The Edge Rusher Miss: Derek Barnett
Derek Barnett left Tennessee as one of the more productive pass rushers in the 2017 class — great hands, a real plan on every rush, sharp counters. Technically, he had it all, and it was easy to get excited about a player who looked that polished.
That evaluation became an early lesson about how much raw athleticism matters at edge rusher specifically. Most positions allow you to discount testing numbers to some degree. Edge isn’t one of them. Outside of a rare outlier, becoming a high-volume, difference-making sack producer at the NFL level requires being a genuine athletic freak — the kind of first step and cornering ability that shows up in names like Myles Garrett, Will Anderson, and Danielle Hunter, players who dominate not because of technique alone but because their traits create disruption technique can’t replicate.
Barnett went in the top 15 to the Philadelphia Eagles, and at the time, that felt like a strong pick. He turned into a solid NFL player. He never became the difference-maker the tape suggested, because the polish wasn’t backed by the physical dynamite that position demands.
The Quarterback Unicorn: Josh Allen
The single biggest miss of this whole run might be Josh Allen, out of Wyoming in 2018. A 6-foot-5, 240-pound quarterback with a rocket arm and legitimate athleticism — the physical upside was obvious. So was the accuracy problem. Allen was as inaccurate as any quarterback prospect evaluated in this stretch.
Accuracy usually doesn’t transform. It can tick up incrementally with better footwork and coaching, but the gap between the quarterback Allen was at Wyoming and the one he became in Buffalo shouldn’t have been possible to predict.
Allen is an outlier who landed in the right situation — a strong private quarterback coach in Jordan Palmer, and real infrastructure in Buffalo built to develop him. Drop him into a franchise without that same stability, and there’s a real chance this becomes a very different story.
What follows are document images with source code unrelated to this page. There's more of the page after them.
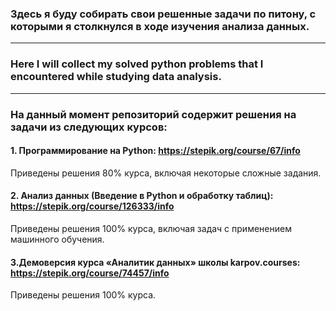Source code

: ### Здесь я буду собирать свои решенные задачи по питону, с которыми я столкнулся в ходе изучения анализа данных.
___
### Here I will collect my solved python problems that I encountered while studying data analysis.
___
### На данный момент репозиторий содержит решения на задачи из следующих курсов:

#### 1. Программирование на Python: https://stepik.org/course/67/info
Приведены решения 80% курса, включая некоторые сложные задания.

#### 2. Анализ данных (Введение в Python и обработку таблиц): https://stepik.org/course/126333/info
Приведены решения 100% курса, включая задач с применением машинного обучения.

#### 3.Демоверсия курса «Аналитик данных» школы karpov.courses: https://stepik.org/course/74457/info
Приведены решения 100% курса.

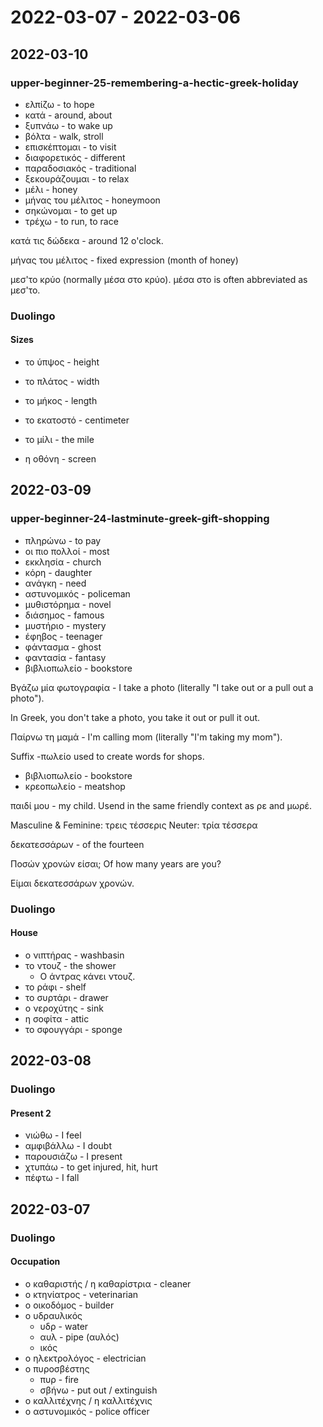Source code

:# 2022-03-07 - 2022-03-06

## 2022-03-10

### upper-beginner-25-remembering-a-hectic-greek-holiday

* ελπίζω - to hope
* κατά - around, about
* ξυπνάω - to wake up
* βόλτα - walk, stroll
* επισκέπτομαι - to visit
* διαφορετικός - different
* παραδοσιακός - traditional
* ξεκουράζουμαι - to relax
* μέλι - honey
* μήνας του μέλιτος - honeymoon
* σηκώνομαι - to get up
* τρέχω - to run, to race

κατά τις δώδεκα - around 12 o'clock.

μήνας του μέλιτος - fixed expression (month of honey)

μεσ'το κρύο (normally μέσα στο κρύο).
μέσα στο is often abbreviated as μεσ'το.

### Duolingo

#### Sizes

* το ύπψος - height
* το πλάτος - width
* το μήκος - length
* το εκατοστό - centimeter
* το μίλι - the mile

* η οθόνη - screen

## 2022-03-09

### upper-beginner-24-lastminute-greek-gift-shopping

* πληρώνω - to pay
* οι πιο πολλοί - most
* εκκλησία - church
* κόρη - daughter
* ανάγκη - need
* αστυνομικός - policeman
* μυθιστόρημα - novel
* διάσημος - famous
* μυστήριο - mystery
* έφηβος - teenager
* φάντασμα - ghost
* φαντασία - fantasy
* βιβλιοπωλείο - bookstore

Βγάζω μία φωτογραφία - I take a photo (literally "I take out or a pull out a photo").

In Greek, you don't take a photo, you take it out or pull it out.

Παίρνω τη μαμά - I'm calling mom (literally "I'm taking my mom").

Suffix -πωλείο used to create words for shops.

* βιβλιοπωλείο - bookstore
* κρεοπωλείο - meatshop

παιδί μου - my child. Usend in the same friendly context as ρε and μωρέ.

Masculine & Feminine: τρεις τέσσερις
Neuter: τρία τέσσερα

δεκατεσσάρων - of the fourteen

Ποσών χρονών είσαι; Of how many years are you?

Είμαι δεκατεσσάρων χρονών.

### Duolingo

#### House

* ο νιπτήρας - washbasin
* το ντουζ - the shower
  * Ο άντρας κάνει ντουζ.
* το ράφι - shelf
* το συρτάρι - drawer
* ο νεροχύτης - sink
* η σοφίτα - attic
* το σφουγγάρι - sponge

## 2022-03-08

### Duolingo

#### Present 2

* νιώθω - I feel
* αμφιβάλλω - I doubt
* παρουσιάζω - I present
* χτυπάω - to get injured, hit, hurt
* πέφτω - I fall

## 2022-03-07

### Duolingo

#### Occupation

* ο καθαριστής / η καθαρίστρια - cleaner
* ο κτηνίατρος - veterinarian
* ο οικοδόμος - builder
* ο υδραυλικός
  * υδρ - water
  * αυλ - pipe (αυλός)
  * ικός
* ο ηλεκτρολόγος - electrician
* ο πυροσβέστης
  * πυρ - fire
  * σβήνω - put out / extinguish
* ο καλλιτέχνης / η καλλιτέχνις
* ο αστυνομικός - police officer
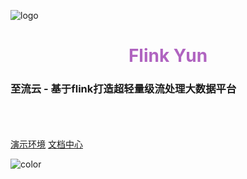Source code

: <div class="netflix-logo">
  <div class="logo"></div>
</div>

![logo](https://img.isxcode.com/isxcode_img/isxcode/flink-yun%28%E5%B7%B2%E5%8E%BB%E5%BA%95%29.jpg)

<h1 style="font-weight: bold;color: #b064c0" align="center">Flink Yun</h1>

<h3>至流云 - 基于flink打造超轻量级流处理大数据平台</h3>

<br/>

<br/>

<br/>

<div class="buttons">
  <a href="https://zhiliuyun-demo.isxcode.com" target="_blank"><span>演示环境</span></a>
  <a href="#/README"><span>文档中心</span></a>
</div>

![color](#ffffff)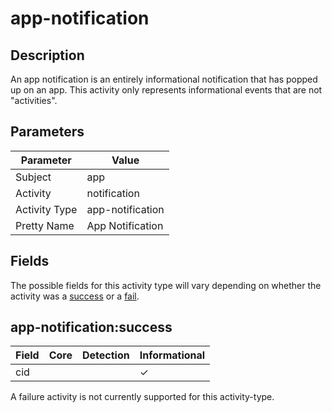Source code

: app-notification
================

Description
-----------
An app notification is an entirely informational notification that has popped up on an app. This activity only represents informational events that are not "activities".

Parameters
----------
| Parameter     | Value            |
| ------------- | ---------------- |
| Subject       | app              |
| Activity      | notification     |
| Activity Type | app-notification |
| Pretty Name   | App Notification |


Fields
------

The possible fields for this activity type will vary depending on whether the activity was a [success](#app-notificationsuccess) or a [fail](#app-notificationfail).


app-notification:success
------------------------

| Field | Core | Detection | Informational |
| ----- | ---- | --------- | ------------- |
| cid   |      |           | &#10003;      |

A failure activity is not currently supported for this activity-type.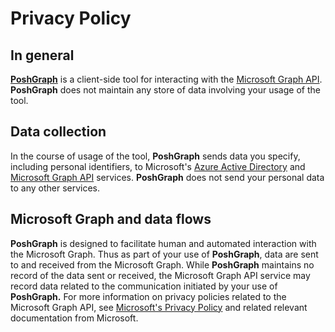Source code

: # Privacy Policy

## In general

**[PoshGraph](https://github.com/adamedx/poshgraph)** is a client-side tool for interacting with the [Microsoft Graph API](https://graph.microsoft.io). **PoshGraph** does not maintain any store of data involving your usage of the tool.

## Data collection

In the course of usage of the tool, **PoshGraph** sends data you specify, including personal identifiers, to Microsoft's [Azure Active Directory](https://azure.microsoft.com/en-us/services/active-directory/) and [Microsoft Graph API](https://graph.microsoft.io) services. **PoshGraph** does not send your personal data to any other services.

## Microsoft Graph and data flows

**PoshGraph** is designed to facilitate human and automated interaction with the Microsoft Graph. Thus as part of your use of **PoshGraph**, data are sent to and received from the Microsoft Graph. While **PoshGraph** maintains no record of the data sent or received, the Microsoft Graph API service may record data related to the communication initiated by your use of **PoshGraph.** For more information on privacy policies related to the Microsoft Graph API, see [Microsoft's Privacy Policy](https://privacy.microsoft.com/en-us/privacystatement) and related relevant documentation from Microsoft.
That’s the lesson: developmental situation matters more than it gets credit for, especially for young quarterbacks. The caveat is just as important, though. Lean too hard into “the situation will fix it” and it turns into the trap that inflates evaluations of players like Anthony Richardson. Allen isn’t proof that the model works. He’s proof that the model has exceptions — and that even a prospect who looks doomed on tape can still become a superstar in the right hands.
The Safety Lesson: Calen Bullock
Calen Bullock, the USC safety Houston drafted in 2024, was not a player who graded out well here. Elite ball skills, real range, a long frame — but a player who was allergic to tackling at USC, and still isn’t a strong tackler now.
What that evaluation revealed is how much scheme and coaching context deserve to factor into a grade. Houston uses Bullock as a true middle-of-the-field safety, working from depth, kept largely out of box run support. That fit neutralizes the exact weakness that stood out on college tape. For a free safety with elite range who isn’t asked to be a primary tackler, the right defensive structure can make the profile work anyway.
It’s a reminder that scheme fit isn’t a footnote. Sometimes it’s the difference between a flaw that sinks a grade and a flaw that never gets exposed.
Every Miss Leaves Something Behind
None of these evaluations were wasted, even the ones that missed badly. Jeudy reset how physicality gets weighted. Blackmon reset how much makeup and motivation matter. Barnett reset the baseline for athletic traits at edge. Allen is the permanent reminder that outliers exist and situation counts. Bullock reset how scheme fit gets factored into a final grade.
The names change every year. The job doesn’t. Get it wrong, figure out why, and make sure the next evaluation is sharper because of it.